A diferencia de México, que aseguró que la suspensión de los aranceles aliviaba las tensiones comerciales, Trudeau dejó en claro que esta medida no era suficiente para considerar un cambio en la postura de su gobierno. Actualmente, el 38% de los bienes importados desde Canadá están protegidos por el T-MEC, mientras que el 62% restante continúa sujeto a los aranceles del 25% impuestos por Washington o a los gravámenes del 10% aplicados a los productos energéticos, incluidos el petróleo, el gas natural y la electricidad.
Impacto en la economía canadiense y medidas de represalia
La decisión de Trudeau de mantener los aranceles recíprocos refleja la determinación de Canadá de proteger su economía ante las presiones comerciales de Estados Unidos. En este contexto, el primer ministro de Ontario, Doug Ford, anunció que la provincia implementará un arancel del 25% sobre la electricidad que exporta a más de 1,5 millones de hogares y empresas en Nueva York, Michigan y Minnesota a partir del lunes.
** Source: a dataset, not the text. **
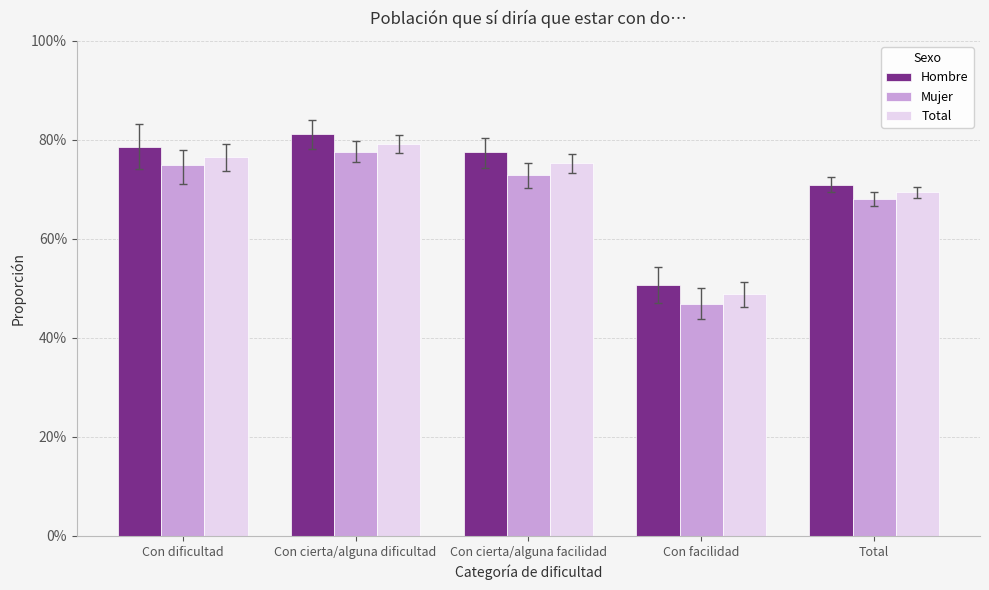

Which has a higher value, Con cierta/alguna dificultad or Con cierta/alguna facilidad?

Con cierta/alguna dificultad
Esta medida forma parte de la respuesta canadiense a las políticas arancelarias de Trump y busca mitigar los efectos negativos en la economía nacional.
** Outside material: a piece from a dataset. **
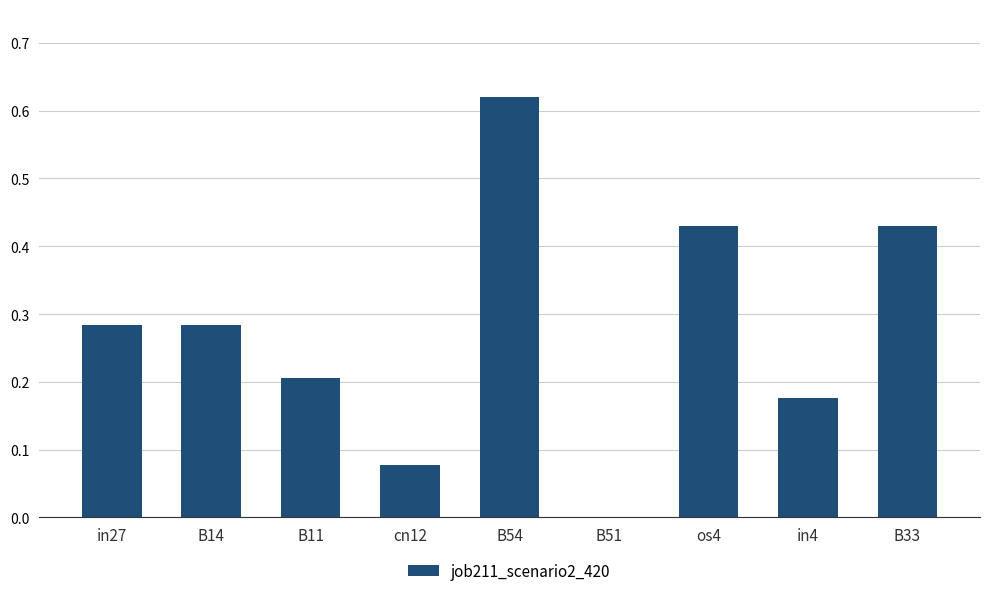

What is the sum of all values?

2.5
El conflicto comercial entre ambas naciones se ha intensificado en los últimos días tras la decisión de Trump de imponer aranceles a las importaciones de México y Canadá. La suspensión de estos aranceles, anunciada el miércoles, fue vista por algunos analistas como un intento de desescalar las tensiones comerciales, pero para Trudeau, la medida no es suficiente. “Canadá mantiene su firme compromiso con la reciprocidad en las relaciones comerciales. No podemos aceptar una situación en la que nuestros productos sean gravados mientras se nos pide que eliminemos nuestras medidas de respuesta”, afirmó el primer ministro.
Un futuro comercial incierto
El panorama sigue siendo incierto para las relaciones comerciales entre Estados Unidos y Canadá. A pesar de los esfuerzos diplomáticos, la postura de Trudeau sugiere que el país está preparado para una confrontación comercial prolongada si Washington no flexibiliza su posición. Los funcionarios de la Casa Blanca han asegurado que Canadá está incluido en la nueva pausa a los aranceles, pero el gobierno canadiense aún no ha anunciado si eliminará sus medidas de represalia.
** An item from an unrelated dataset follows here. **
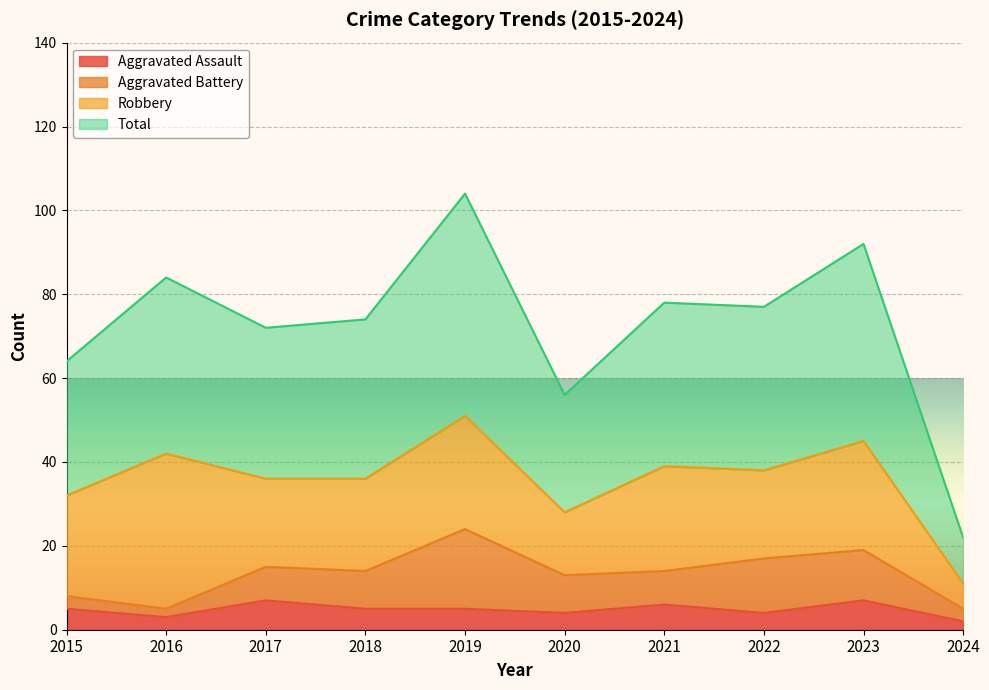

Count the Aggravated Assault values in the range 4 to 6.

6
Según expertos en comercio internacional, el impacto de estos aranceles podría ser significativo para sectores clave como el automotriz y el energético. La incertidumbre en torno a la política comercial de Trump ha generado preocupación en las empresas canadienses, que temen mayores obstáculos para exportar sus productos a su principal socio comercial.
Trudeau ha insistido en que su gobierno continuará trabajando para minimizar los efectos negativos de estas disputas en la economía canadiense. “Los canadienses deben seguir apoyando sus productos locales y respaldándose mutuamente. Mientras estos aranceles sigan vigentes, trabajaremos para mitigar su impacto”, afirmó. Canadá ha optado por una estrategia más cautelosa y firme. La postura de Trudeau deja claro que la eliminación total de los aranceles por parte de Estados Unidos es una condición indispensable para cualquier reducción en las medidas canadienses.